Data extract ▸
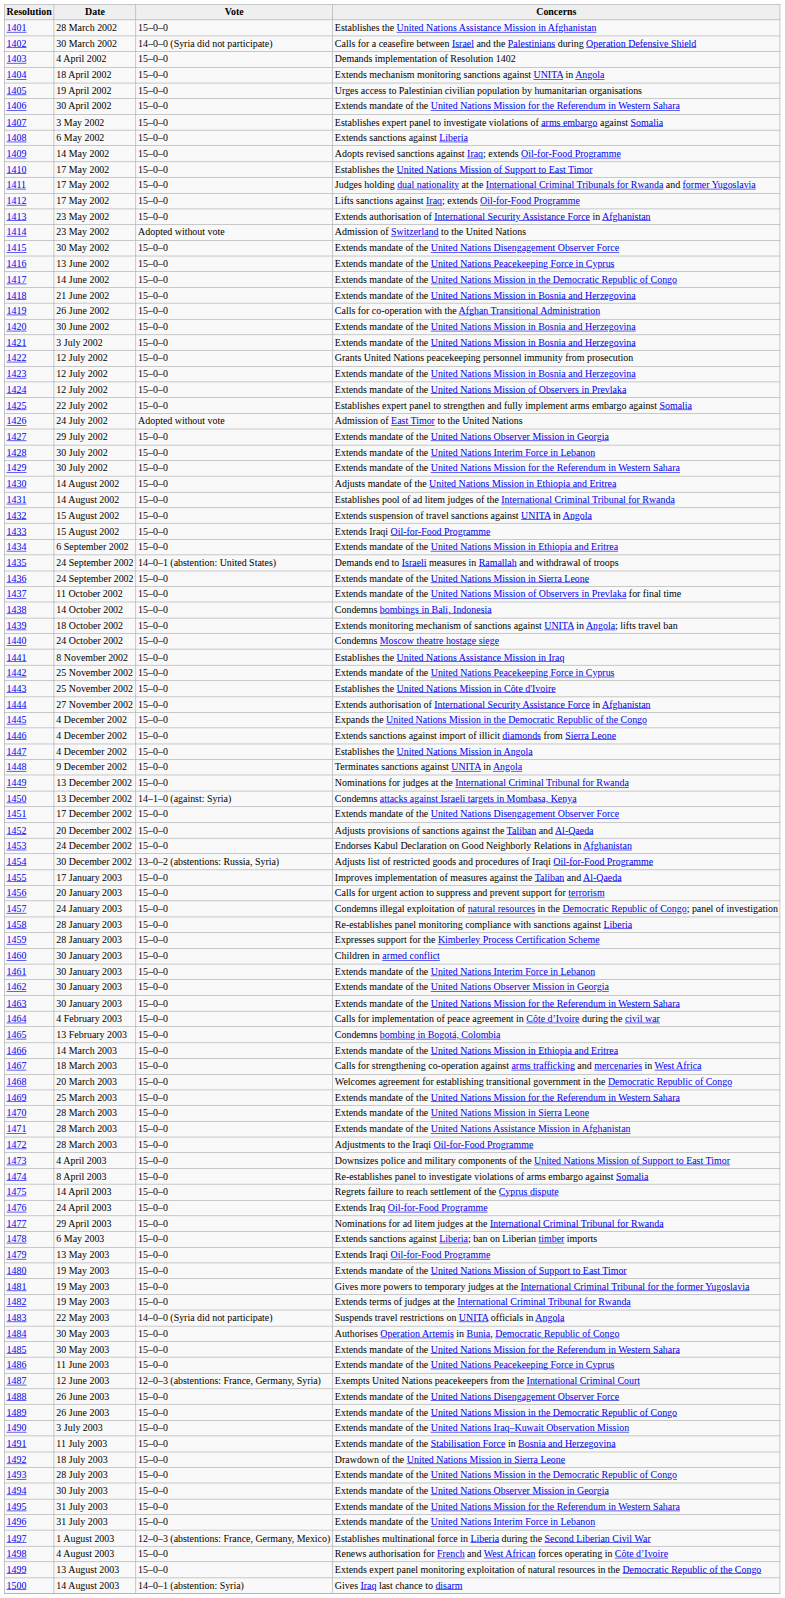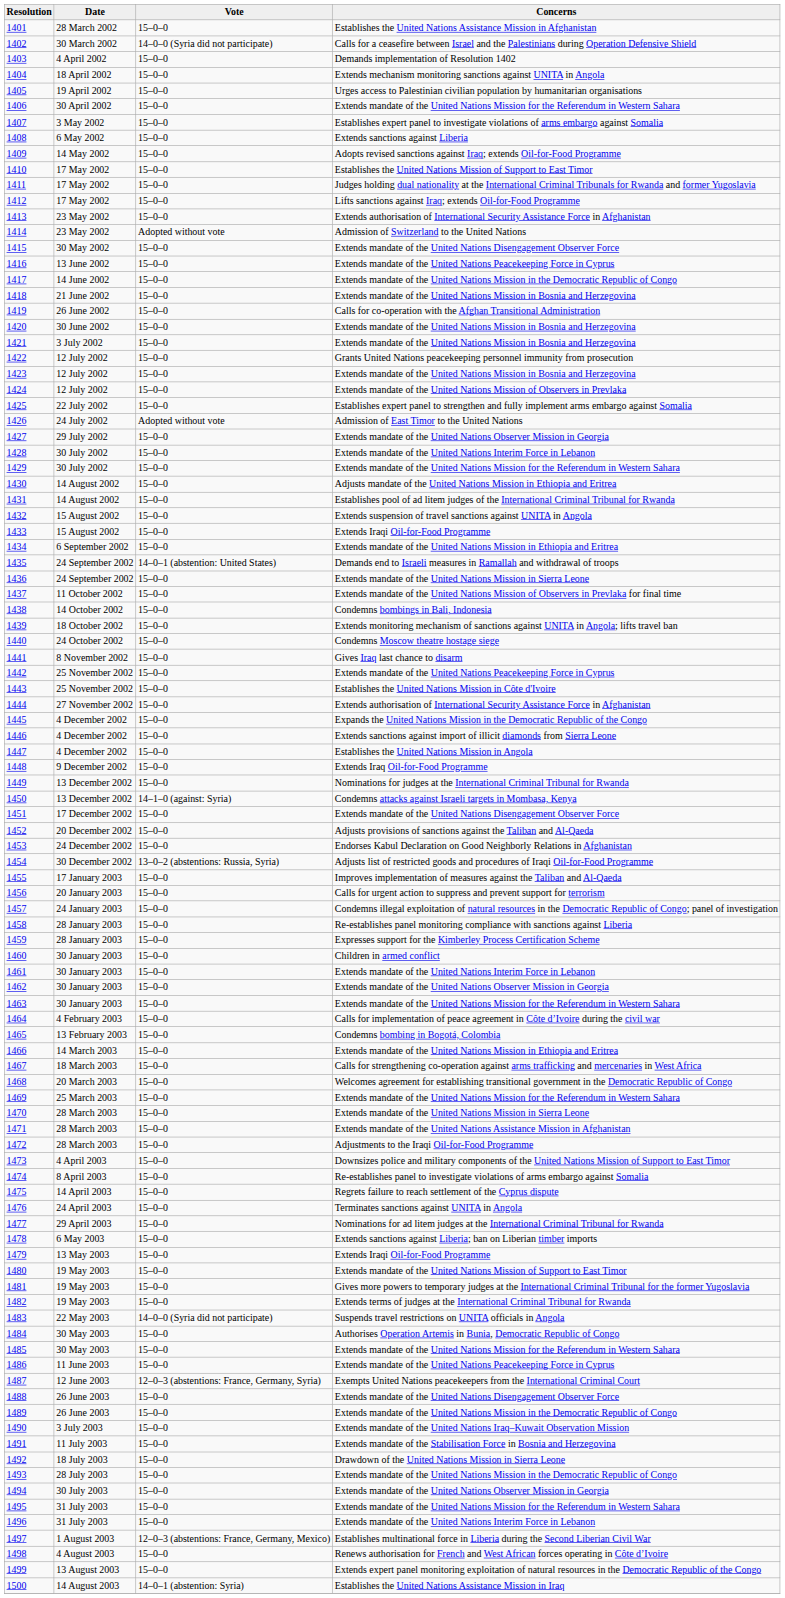1441 | Concerns: Establishes the United Nations Assistance Mission in Iraq -> Gives Iraq last chance to disarm
1448 | Concerns: Terminates sanctions against UNITA in Angola -> Extends Iraq Oil-for-Food Programme
1476 | Concerns: Extends Iraq Oil-for-Food Programme -> Terminates sanctions against UNITA in Angola
1500 | Concerns: Gives Iraq last chance to disarm -> Establishes the United Nations Assistance Mission in Iraq
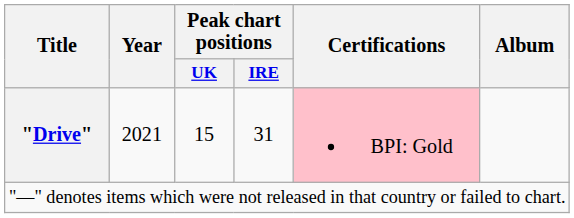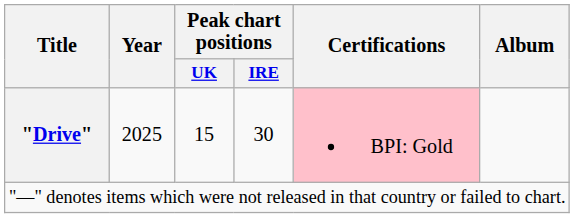"Drive" | Year: 2021 -> 2025
"Drive" | Peak chart positions / IRE: 31 -> 30
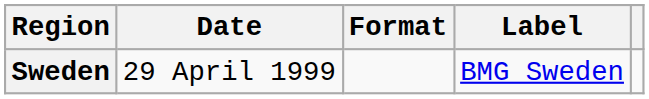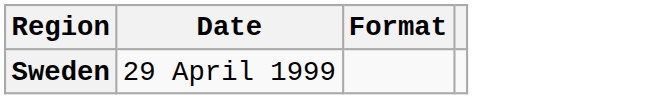- column: Label | BMG Sweden
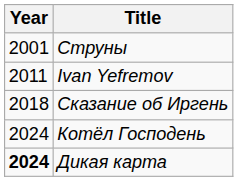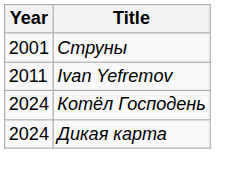- row: 2018 | Сказание об Иргень
Дикая карта | Year: bold -> normal
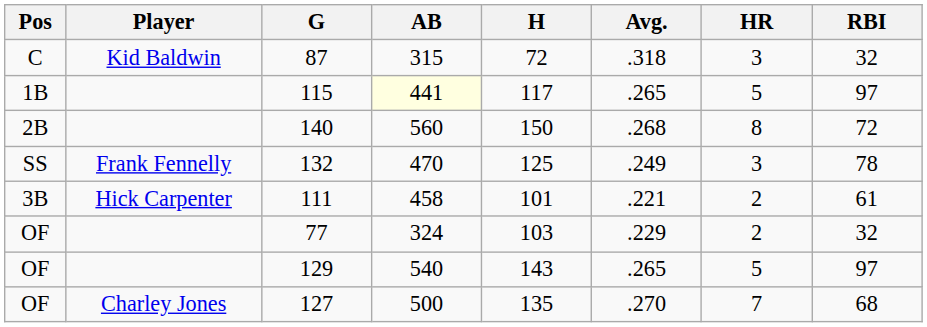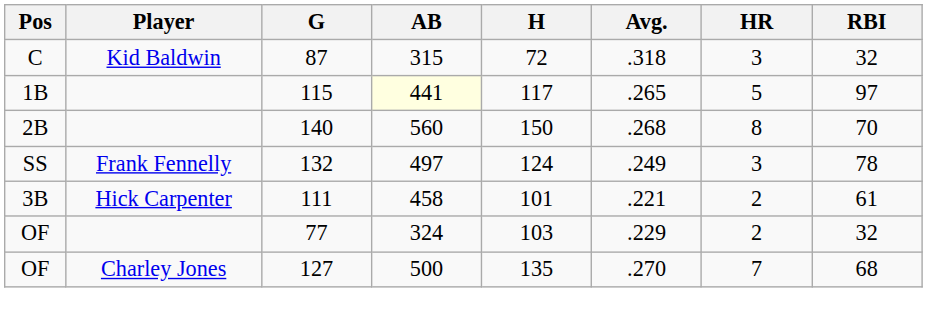140 | RBI: 72 -> 70
132 | AB: 470 -> 497
132 | H: 125 -> 124
- row: OF | 129 | 540 | 143 | .265 | 5 | 97
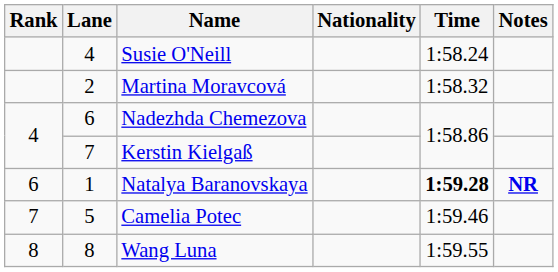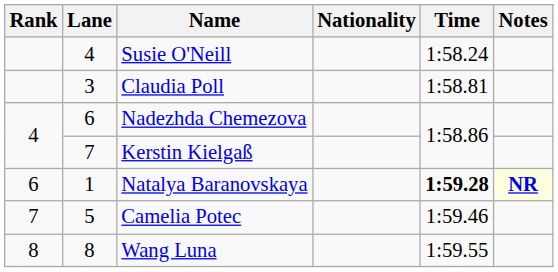- row: 2 | Martina Moravcová | 1:58.32
+ row: 3 | Claudia Poll | 1:58.81
Natalya Baranovskaya | Notes: no background -> lightyellow background
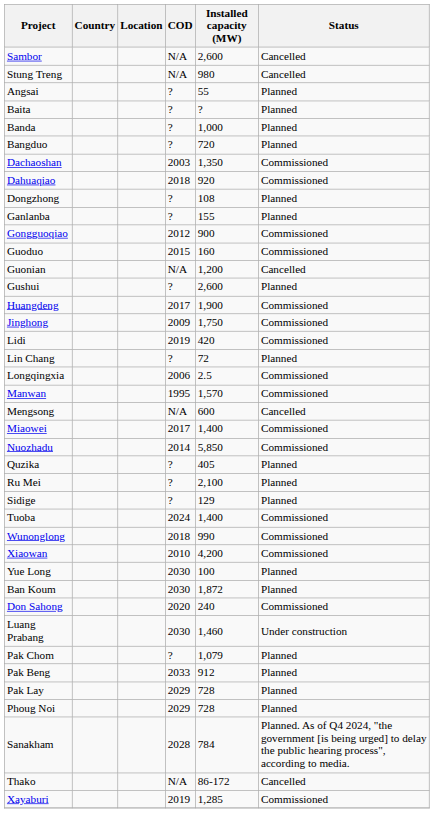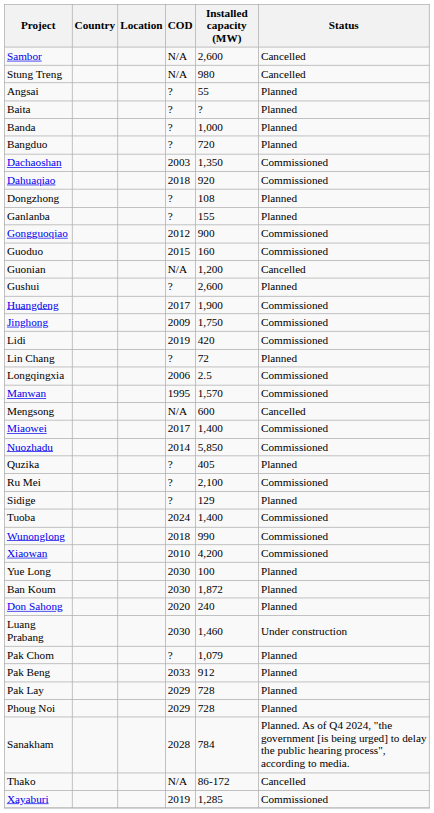Ru Mei | Status: Planned -> Commissioned
Don Sahong | Status: Commissioned -> Planned
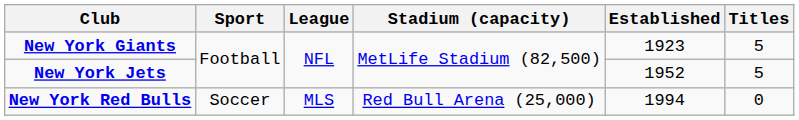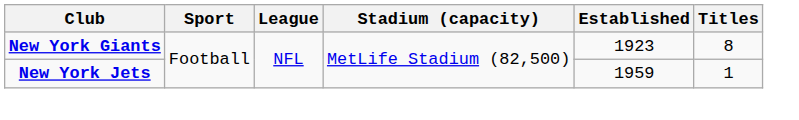New York Giants | Titles: 5 -> 8
New York Jets | Established: 1952 -> 1959
New York Jets | Titles: 5 -> 1
- row: New York Red Bulls | Soccer | MLS | Red Bull Arena (25,000) | 1994 | 0
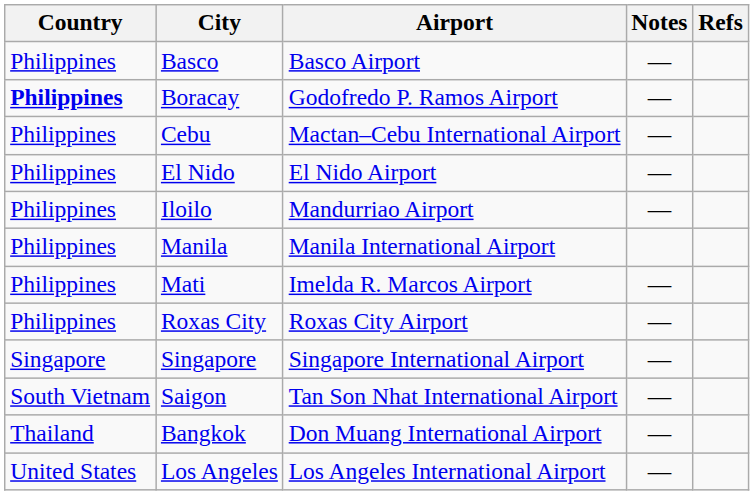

Task requirements ▸ Can you turn the data above into a numbered list, beginning at its first line and stopping after the line that contains "- row: 2018 | Сказание об Иргень", with both of those lines included? Drop blank lines and leave the pictures out.

Result for this task ▸
1. 1441 | Concerns: Establishes the United Nations Assistance Mission in Iraq -> Gives Iraq last chance to disarm
2. 1448 | Concerns: Terminates sanctions against UNITA in Angola -> Extends Iraq Oil-for-Food Programme
3. 1476 | Concerns: Extends Iraq Oil-for-Food Programme -> Terminates sanctions against UNITA in Angola
4. 1500 | Concerns: Gives Iraq last chance to disarm -> Establishes the United Nations Assistance Mission in Iraq
5. "Drive" | Year: 2021 -> 2025
6. "Drive" | Peak chart positions / IRE: 31 -> 30
7. - column: Label | BMG Sweden
8. - row: 2018 | Сказание об Иргень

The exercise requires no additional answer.